Carstens, who has said a Trump victory would hit Mexico like a "hurricane," did not mention the Republican nominee by name in the interview. He said Mexican authorities were also bracing for market volatility regardless if Trump or Hillary Clinton emerges as the winner.

"Whatever the outcome, and we hope it will be a positive one, although it could be negative, we, the authorities, would need to adjust our policy position if needed," he said. Carstens did not provide any specifics about the contingency plan.
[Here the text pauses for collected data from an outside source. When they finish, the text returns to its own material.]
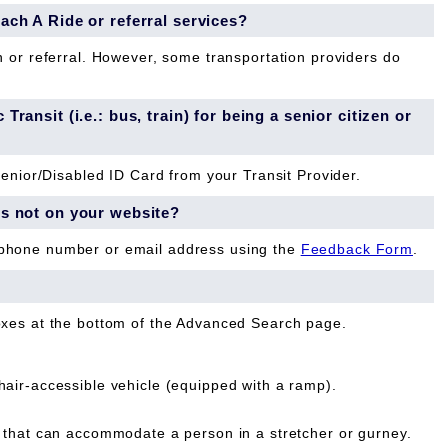
each A Ride or referral services?
n or referral. However, some transportation providers do
Transit (i.e.: bus, train) for being a senior citizen or
Senior/Disabled ID Card from your Transit Provider.
is not on your website?
 phone number or email address using the
Feedback Form
.
oxes at the bottom of the Advanced Search page.
ir-accessible vehicle (equipped with a ramp).
that can accommodate a person in a stretcher or gurney.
The Mexican peso has seen volatile trading in recent weeks and fallen sharply over the last several days as some polls in the US showed the race for the presidency tightening. On Thursday, the peso broke two days of losses after two new polls showed Clinton holding a slight edge over Trump.

Trump has repeatedly attacked Mexico on the campaign trail and vowed to renegotiate trade deals that could mean higher tariffs for Mexican exports.

"The United States is our leading trade partner; 80% of our exports go there," Carstens said. "Any change in that would have a very important impact. If the next US administration implements protectionist policies, it would have an adverse effect on us."

Mexico’s central bank, or Banxico, has raised interest rates to shore up the peso but has held off on selling dollars in the foreign exchange market since earlier this year.

Finance Minister José Antonio Meade told Televisa on Wednesday that officials are monitoring the market but he added that it did not make make sense to intervene for now, saying it would be like “throwing drops of water into the ocean."

Carstens said the central bank was focused on keeping Mexico’s inflation rate around 3%. "We have to take care that inflation does not go above 3%," he said.